On arriving, we were visited first by local children in wooden canoes (sampans), to whom we offer lollipops, and then by Niko, a poor fisherman with two beautiful helmet shells that Laura loves. We traded a new Chinese digital watch, some children’s clothes, and some fish hooks for the shells. When we took our kayak to shore, there was a man waiting for us. He is Josef, a man in his forties, who had accidentally hacked his big toe with his machete while working in his garden. He asked if we had medicine to treat him. So we went back to the boat, put together some first aid supplies, and returned to the beach. As numerous locals looked on, I cleaned the wound, applied antiseptic spray and antibiotic ointment, and bandaged the toe. I also supplied Josef with antibiotic ointment and told him to reapply ointment and a fresh bandage in a day.

[SUPPLIED ENTRIES]:

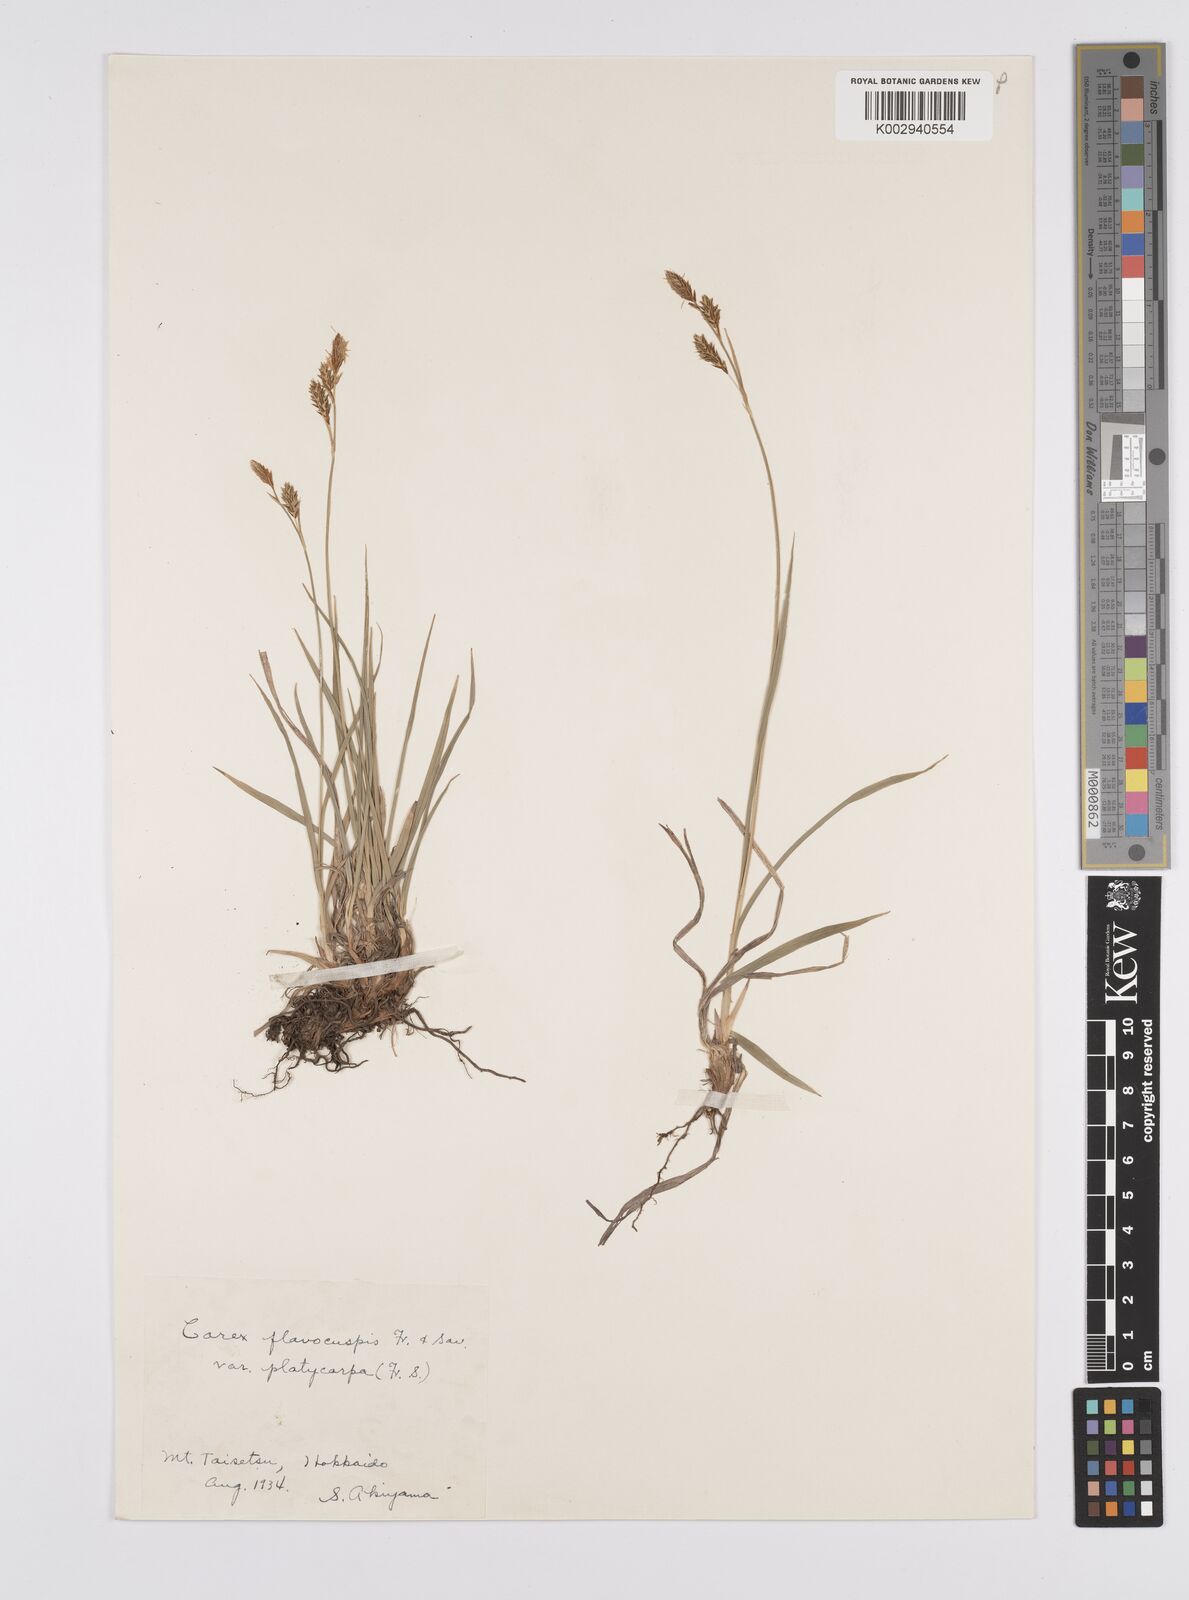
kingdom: Plantae
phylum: Tracheophyta
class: Liliopsida
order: Poales
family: Cyperaceae
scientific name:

[PROBLEM TO SOLVE]: How would the sailing account about treating Josef's injured toe go on after its last sentence?

[RESPONSE AREA]:
Laura and I then walked up the steep hill to the village, with Josef hobbling after us. He invited us into his family compound where he lived with his father and mother, wife and children, and siblings and their children. They served us delicious Flores coffee and we took a couple of family portraits, and we said our goodbyes. Back on the boat later that evening, we decided to stay one more day and have a good look at the village. Early in the morning Josef, and his son Josef, paddled over to Sabbatical III with some gifts of tubers (ubi kayu) and plantains, and stayed for coffee. When we came back to the village, he showed us the ceremonial pavilion (rumah adat), the large but simple Catholic church, the water system, and the long broken power generator. Everyone was returning from church in their Sunday best. The people in the far eastern end of Flores island are of the Lamaholot ethnicity. They are more Melanesian (as in Fiji) in appearance then people in most of the rest of Indonesia (such as Java and Bali), who are considered “Malay.” They are also Catholic from way back. The remaining ship of Magellan passed these shores around 1500, soon followed by Dominican missions. This end of Flores island became a center of Portuguese trade and mission work in the East Nusa Tenggara region. The nearby town of Larantuka has a cathedral, which Josef and his family pray at once or twice a year, and a seminary that supplies the priest that visits this village regularly. The Portuguese did not leave Larantuka and the surrounding area until 1850, when they sold it to the Dutch. (The Portuguese kept East Timor until late in the twentieth century, but that is another story).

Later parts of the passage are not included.